Neocolonialism remains a contested concept -- some argue it overstates continuity with colonialism and understates newly independent states' agency; others argue it accurately describes persistent structural inequalities. The empirical question is how much colonial-era economic structures persisted into the postcolonial period.
What was import substitution industrialization (ISI), and why did many newly independent countries adopt it?
Colonial economies had been organized to export raw materials and import manufactured goods -- keeping colonies dependent on metropolitan industry. Newly independent countries recognized this structure as a trap: commodity prices were volatile and declining relative to manufactured goods (Prebisch-Singer thesis); exporting raw materials generated little employment or technological learning. ISI was a deliberate attempt to break this pattern: protect domestic industries from import competition while they developed, then gradually expose them to competition. The strategy had real successes (Brazil's industrial base, India's steel and manufacturing) but also real failures (protected industries remained inefficient; industries needed continuous protection; foreign exchange shortages recurred).
How did commodity price volatility affect newly independent countries that depended on exporting one or two primary products?

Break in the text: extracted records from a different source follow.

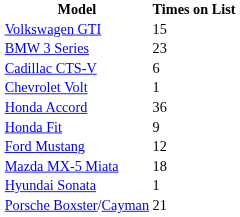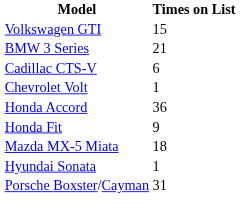BMW 3 Series | Times on List: 23 -> 21
- row: Ford Mustang | 12
Porsche Boxster/Cayman | Times on List: 21 -> 31
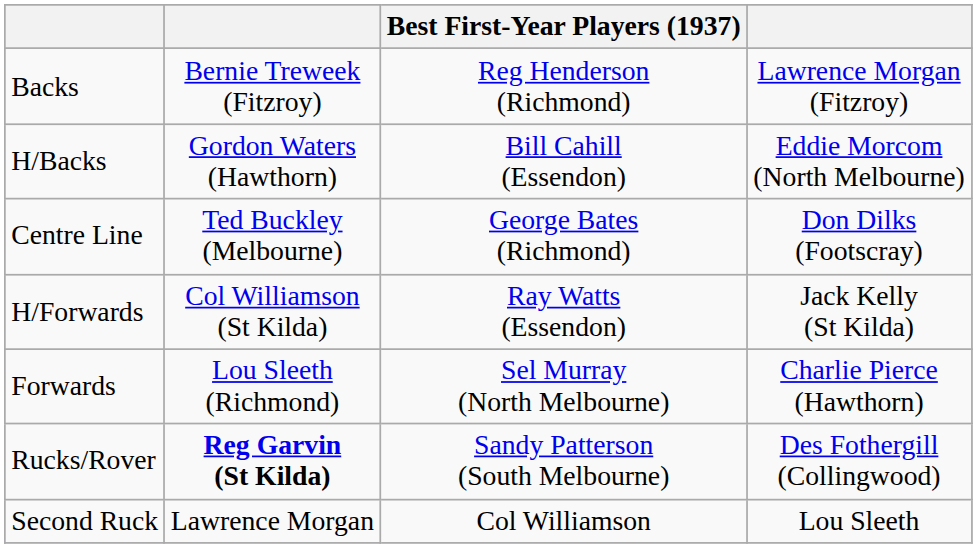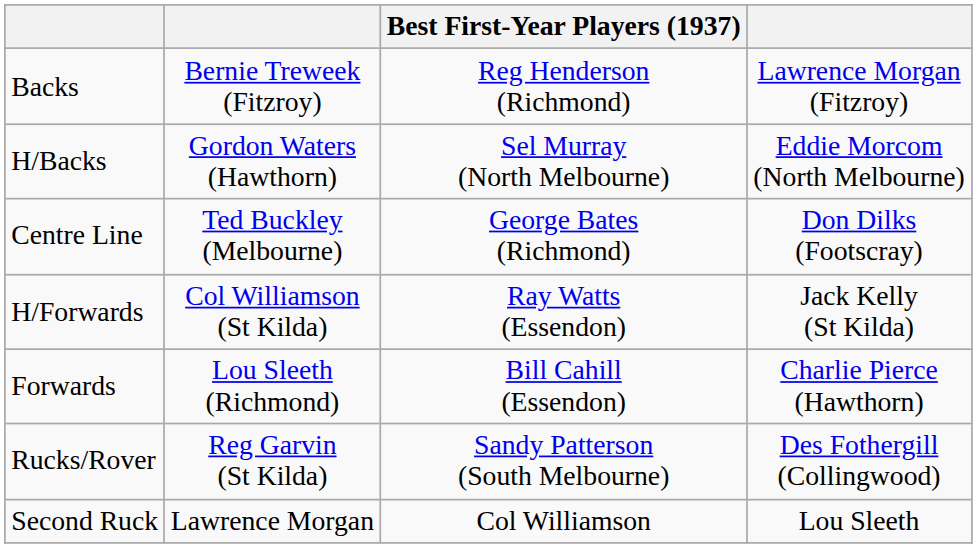H/Backs | Best First-Year Players (1937): Bill Cahill (Essendon) -> Sel Murray (North Melbourne)
Forwards | Best First-Year Players (1937): Sel Murray (North Melbourne) -> Bill Cahill (Essendon)
Rucks/Rover | column 2: bold -> normal
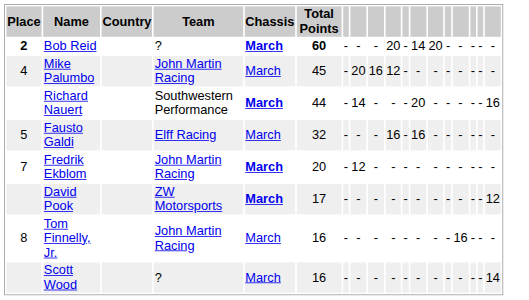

The commodity dependence problem is not historical. Many African countries remain highly dependent on commodity exports, making them vulnerable to price cycles beyond their control. The volatility of oil prices affects Nigeria and Angola; cocoa prices affect Ghana and Ivory Coast; copper affects Zambia and the DRC.
Political independence in the 1950s-1970s rapidly transformed the economic structures of former colonies.
Answer: False
The transformation was much slower than independence leaders had hoped. Colonial infrastructure (railways, ports) had been built for extraction, not internal integration; it continued to be used for the same purposes. Colonial business relationships (British and French firms controlling key industries) persisted; new governments lacked capital and technical expertise to displace them. Colonial education systems had trained administrators, not engineers and scientists, leaving newly independent countries with limited technical capacity. Debt obligations to former colonial powers constrained fiscal policy. While some countries (South Korea, Taiwan -- which were technically Japanese colonies -- and India) built substantial industrial capacity, most African countries in particular remained primary product exporters with limited industrial development through the late 20th century.
What were the economic consequences of the structural adjustment programs (SAPs) imposed by the IMF and World Bank in the 1980s?
The structural adjustment era is one of the most contested episodes in development economics. IMF/World Bank defenders argue that the alternative (unsustainable debt accumulation) would have been worse; critics argue the programs imposed unnecessary suffering and set back development by a decade or more.